Where do Brazilians live in Portugal?

Most Brazilians live in and around Lisbon, as well as in the North, especially in the Porto district. But there are communities all over the country. We’ll show you where.

Brazilian citizens are the largest expat community in Portugal. According to the most recent figures provided by the Foreigners and Borders Service (SEF), there were 105,423 Brazilians living in Portugal in 2018.

But where are the largest communities? If you are thinking of moving to Portugal and you’d like to live near other Brazilian expats, then read on to learn about which cities they can be found in.

Brazilians in the north of Portugal

Overall, there are 21,764 Brazilians living in northern Portugal, but the reality differs from city to city.

The district in northern Portugal with most Brazilians is Porto, at 12,994. Within the district, the council with the largest community is also Porto, at 4,481.

Braga is also a popular destination for Brazilians, with over 6,168 living in the district. In fact, the population of Brazilian expats grew to this amount from only 2,596 in 10 years, which represents an increase of 137.6%.

Viana do Castelo, Vila Real and Bragança, on the other hand, are the northern districts with fewer Brazilians.
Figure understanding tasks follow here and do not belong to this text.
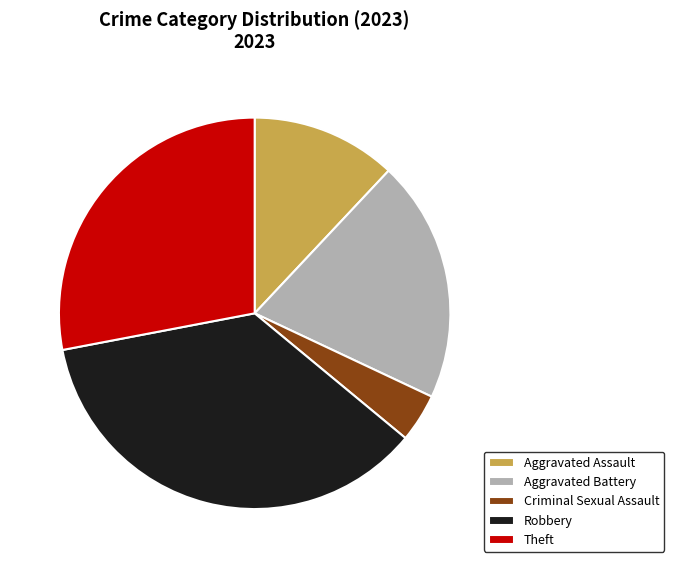

Combined, do Theft and Criminal Sexual Assault account for over 50%?

No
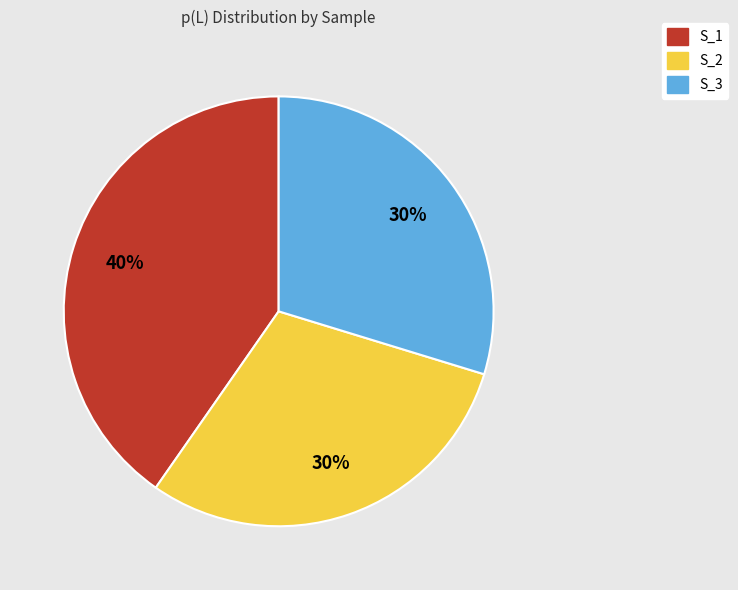

Approximately how many times larger is the value at S_2 compared to S_3?

1.0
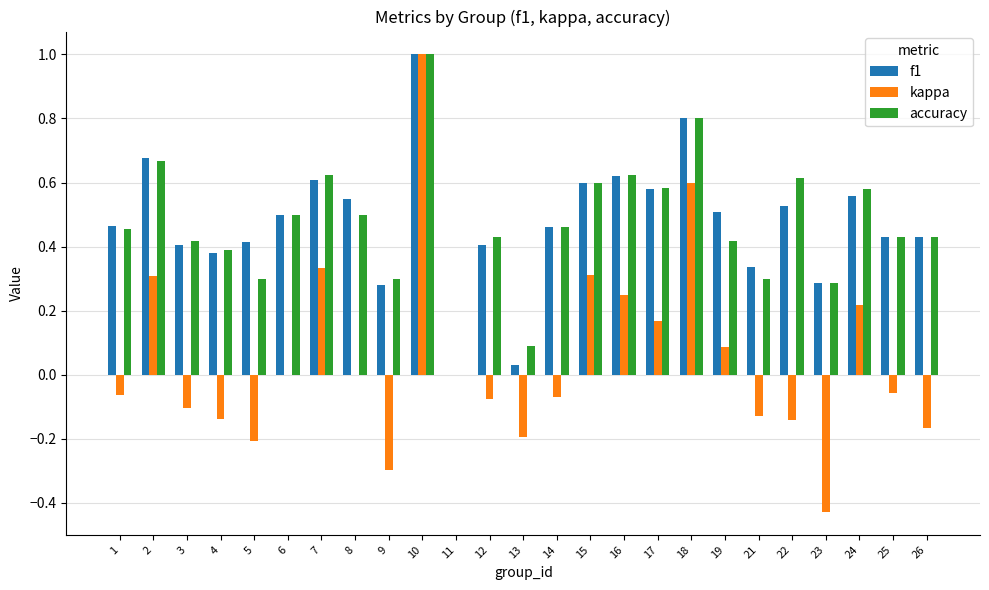

How many groups of bars are there?

25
Brazilians in central Portugal

There are 13,795 Brazilian citizens in central Portugal. The district with most members of the community is Aveiro (3,968), followed by Leiria (3,694) and Coimbra (3,397). When it comes down to concentration in actual councils, however, Coimbra has the most (2,151). This means that there are more Brazilians living in the whole district of Aveiro, but they are more concentrated in the city of Coimbra.

Besides these, there are also 1,467 Brazilians in Viseu, whereas there are less than 1,000 in Guarda and Castelo Branco.

Brazilians in and around Lisbon


The area in and around Lisbon is, without a doubt, the region where there are most Brazilians in Portugal. All in all, 53,794 live in an area that spans the districts of Lisbon and Setúbal.

It should come as no surprise that the Lisbon district is where more are to be found (43,066), since this district includes 16 councils, such as Amadora (3,020), Cascais (6,909), Odivelas (3,033), Oeiras (3,047), Sintra (6,240) and Lisbon itself (12,240).

As for Setúbal, the largest concentration is in Almada, just across the 25 de Abril bridge, so still quite close to the capital, where there are more jobs. You’ll find over 3,000 Brazilians in Almada.

Brazilians in the Alentejo

Alentejo is the region of mainland Portugal with the lowest concentration of Brazilians, at only 4,953. Here the districts that attract most Brazilian citizens are Santarém (2,555) and Évora (1,113). Beja and Portalegre have under 1,000.

Brazilians in the Algarve

The Algarve consists of the single district of Faro. There are 9,650 Brazilians in this region. When you break it down into councils, then the largest concentration is in Albufeira, (1,989), followed by Loulé (1,892), Portimão (1,563) and Faro (1,367).

Brazilians in the Islands


Portugal has two archipelagos: Azores and Madeira. There are 643 Brazilians in the Azores, over nine islands. Most (299) live in São Miguel, especially in Ponta Delgada (203).

There are 824 Brazilians in Madeira, divided among the islands of Madeira and Porto Santo. Naturally, Madeira, the capital of this autonomous region, is where you will find the largest community, at 793, with 499 living in the city of Funchal.

What entities can help Brazilians in Portugal?

The main entity that can help out Brazilian citizens in need is the Consulate. Here they can find information, guidance and help. The Brazilian Consulate has offices in three cities in Portugal: Lisbon, Porto and Faro

What visas do Brazilians need in order to live in Portugal?

Brazilian citizens who want to come and live in Portugal must obtain a visa. The type of visa depends on their reason for entering the country. If they are coming to work for more than one year, then there are the following options:

Reason Type of Visa
Subordinate work Residence visa for subordinate professional work.
Self-employed work Residence visa for independent work or for immigrant entrepreneurs, including a “Startup Visa”.
Highly qualified work Residence visa for teaching, highly qualified labour, culture and highly qualified subordinate work.
University level teaching
Highly qualified subordinate work
Performing artist
Sports activities Residence visa for subordinate professional work.